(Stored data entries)
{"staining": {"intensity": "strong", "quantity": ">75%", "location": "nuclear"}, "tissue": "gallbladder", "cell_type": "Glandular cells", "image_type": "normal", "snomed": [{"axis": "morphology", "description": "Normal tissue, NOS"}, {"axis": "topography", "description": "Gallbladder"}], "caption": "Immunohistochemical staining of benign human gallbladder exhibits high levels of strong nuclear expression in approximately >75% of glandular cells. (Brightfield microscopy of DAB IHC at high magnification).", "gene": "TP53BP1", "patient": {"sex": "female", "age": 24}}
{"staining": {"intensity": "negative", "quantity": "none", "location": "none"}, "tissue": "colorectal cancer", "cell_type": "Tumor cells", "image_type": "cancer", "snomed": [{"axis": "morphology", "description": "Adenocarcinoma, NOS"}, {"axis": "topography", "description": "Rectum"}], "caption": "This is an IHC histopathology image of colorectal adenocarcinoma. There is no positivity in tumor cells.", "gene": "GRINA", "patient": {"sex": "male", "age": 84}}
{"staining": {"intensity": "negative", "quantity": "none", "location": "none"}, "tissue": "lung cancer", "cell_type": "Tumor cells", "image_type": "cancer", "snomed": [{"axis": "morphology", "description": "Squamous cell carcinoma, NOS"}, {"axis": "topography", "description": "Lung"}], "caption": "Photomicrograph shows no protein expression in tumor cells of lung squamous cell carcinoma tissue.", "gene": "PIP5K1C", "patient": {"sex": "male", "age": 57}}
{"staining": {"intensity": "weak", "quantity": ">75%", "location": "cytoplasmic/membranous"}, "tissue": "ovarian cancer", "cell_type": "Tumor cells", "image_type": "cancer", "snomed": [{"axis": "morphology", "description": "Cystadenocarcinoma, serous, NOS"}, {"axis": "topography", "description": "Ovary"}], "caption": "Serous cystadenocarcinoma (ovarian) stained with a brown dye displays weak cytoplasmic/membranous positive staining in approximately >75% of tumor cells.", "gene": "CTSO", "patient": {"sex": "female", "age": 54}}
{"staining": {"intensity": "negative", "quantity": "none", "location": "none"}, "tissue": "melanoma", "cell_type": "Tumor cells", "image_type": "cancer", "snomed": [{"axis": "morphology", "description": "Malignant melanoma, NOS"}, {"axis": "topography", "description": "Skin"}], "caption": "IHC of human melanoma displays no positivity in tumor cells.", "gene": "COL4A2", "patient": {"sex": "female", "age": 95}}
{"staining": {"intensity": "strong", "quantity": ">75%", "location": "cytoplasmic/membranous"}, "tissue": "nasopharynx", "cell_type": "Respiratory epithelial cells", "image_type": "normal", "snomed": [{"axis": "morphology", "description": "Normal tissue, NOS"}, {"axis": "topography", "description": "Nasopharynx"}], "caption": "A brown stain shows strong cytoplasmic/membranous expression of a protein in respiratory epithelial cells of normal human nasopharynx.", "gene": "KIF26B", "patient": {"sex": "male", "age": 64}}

§ Aim of the task
Look through the preceding entries for the word "positivity". Report how many lines hold it, and only that number.

§ Result for this exercise
2